Lire le Journal de Renaud Camus est toujours un grand plaisir littéraire. Renaud Camus est un immense styliste, bien ancré dans la grande tradition française, qui va notamment de Saint-Simon à André Gide : clarté et précision de l'expression, équilibre de la phrase, choix attentif des mots (avec le recours régulier à quelques expressions étrangères, tirées de langues qu'il connaît et apprécie, l'italien et l'anglais essentiellement, lorsqu'il leur trouve une saveur particulière), ce qu'il faut d'humour, enfin, pour agrémenter l'ensemble.
Le style n'est pas tout. L'intérêt du Journal de Renaud Camus réside aussi beaucoup sur ses réflexions sur l'art et sur la société. C'est un homme de goût, qui sait très bien parler des œuvres qu'il apprécie, qu'il s'agisse de peintures (avec une affection particulièrement marquée pour certains peintres italiens et français du 17e siècle, ou des artistes contemporains, Marcheschi ou Cy Twombly notamment), d'oeuvres musicales (avec un penchant marqué pour la musique romantique et post-romantique) ou littéraires.
Sur la société, il a des opinions très marquées, souvent très intéressantes, malgré ce que je considère comme de nombreux excès. Pour résumer (au risque bien entendu d'être très réducteur), je dirais qu'il souhaiterait faire revenir l'ensemble de la société française dans le monde de la bourgeoisie de province des années 1950, dans lequel il a été élevé et tel qu'iĺ l'idéalise aujourd'hui. Renaud Camus ne supporte pas le monde d'aujourd'hui et rêverait de vivre isolé au milieu d'une campagne sans voisin, sans grande route, sans publicité, sans industrie, etc. Ce refus de s'adapter va parfois assez loin. Le cas des courriels est un exemple parlant. Il se trouve que l'habitude a fait que les formules de politesse dans les courriels ("Bonjour" pour débuter, "Cordialement" pour conclure) ne soient pas les mêmes que celles couramment admises pour les courriers papiers. Renaud Camus n'accepte pas cet état de fait et refuse même par principe de répondre à un courriel écrit de cette façon. Cela me fait revenir à Saint-Simon, que j'évoquais plus haut.
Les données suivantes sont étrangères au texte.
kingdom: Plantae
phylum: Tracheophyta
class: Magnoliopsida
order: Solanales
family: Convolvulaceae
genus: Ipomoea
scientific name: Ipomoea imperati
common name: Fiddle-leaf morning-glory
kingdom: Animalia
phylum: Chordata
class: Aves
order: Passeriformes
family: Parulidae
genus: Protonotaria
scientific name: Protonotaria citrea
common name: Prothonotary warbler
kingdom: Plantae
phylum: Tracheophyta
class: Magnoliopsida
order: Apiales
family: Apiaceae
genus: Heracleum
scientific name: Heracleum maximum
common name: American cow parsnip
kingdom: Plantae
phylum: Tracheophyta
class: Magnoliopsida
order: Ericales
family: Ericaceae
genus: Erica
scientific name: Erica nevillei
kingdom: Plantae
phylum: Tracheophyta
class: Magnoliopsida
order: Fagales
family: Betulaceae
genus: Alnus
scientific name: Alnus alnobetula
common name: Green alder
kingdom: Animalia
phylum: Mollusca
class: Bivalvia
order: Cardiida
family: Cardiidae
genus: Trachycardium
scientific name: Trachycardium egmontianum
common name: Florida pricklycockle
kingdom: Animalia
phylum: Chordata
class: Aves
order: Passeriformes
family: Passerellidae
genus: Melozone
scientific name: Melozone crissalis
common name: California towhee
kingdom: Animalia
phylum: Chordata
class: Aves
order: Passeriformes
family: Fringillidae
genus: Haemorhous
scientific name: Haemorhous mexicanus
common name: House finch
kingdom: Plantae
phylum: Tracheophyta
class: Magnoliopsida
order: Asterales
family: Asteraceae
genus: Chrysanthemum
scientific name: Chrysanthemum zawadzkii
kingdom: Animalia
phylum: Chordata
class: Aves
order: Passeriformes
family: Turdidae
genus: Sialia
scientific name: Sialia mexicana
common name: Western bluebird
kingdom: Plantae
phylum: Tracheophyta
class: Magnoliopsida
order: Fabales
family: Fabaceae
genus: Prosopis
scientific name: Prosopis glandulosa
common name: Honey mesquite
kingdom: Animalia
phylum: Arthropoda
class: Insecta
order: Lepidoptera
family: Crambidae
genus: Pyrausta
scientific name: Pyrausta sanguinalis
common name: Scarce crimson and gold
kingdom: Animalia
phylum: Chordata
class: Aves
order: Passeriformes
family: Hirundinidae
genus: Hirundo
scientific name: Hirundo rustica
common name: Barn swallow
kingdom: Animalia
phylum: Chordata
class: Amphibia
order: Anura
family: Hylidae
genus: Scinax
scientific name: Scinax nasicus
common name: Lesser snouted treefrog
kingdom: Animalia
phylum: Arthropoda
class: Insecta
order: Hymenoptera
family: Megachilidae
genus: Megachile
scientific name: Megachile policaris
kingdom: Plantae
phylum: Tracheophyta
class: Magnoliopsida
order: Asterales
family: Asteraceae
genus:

Un des éléments les plus récurrents de ses superbes mémoires est son indignation outragée lorsque certaines traditions, notamment les règles de préséance liées à la noblesse et à la naissance, ne sont pas respectées à la lettre. Ces indignations pour des règles qui sont dépassées depuis plusieurs siècles semblent aujourd'hui bien ridicules à la lecture de l'œuvre de ce grand mémorialiste. La richesse du style et l'attachement à des normes de société au moins partiellement dépassées font que je ne peux m'empêcher de rapprocher ces deux auteurs. Dans les deux cas, je tire un très grand plaisir de lecture de leurs œuvres monumentales.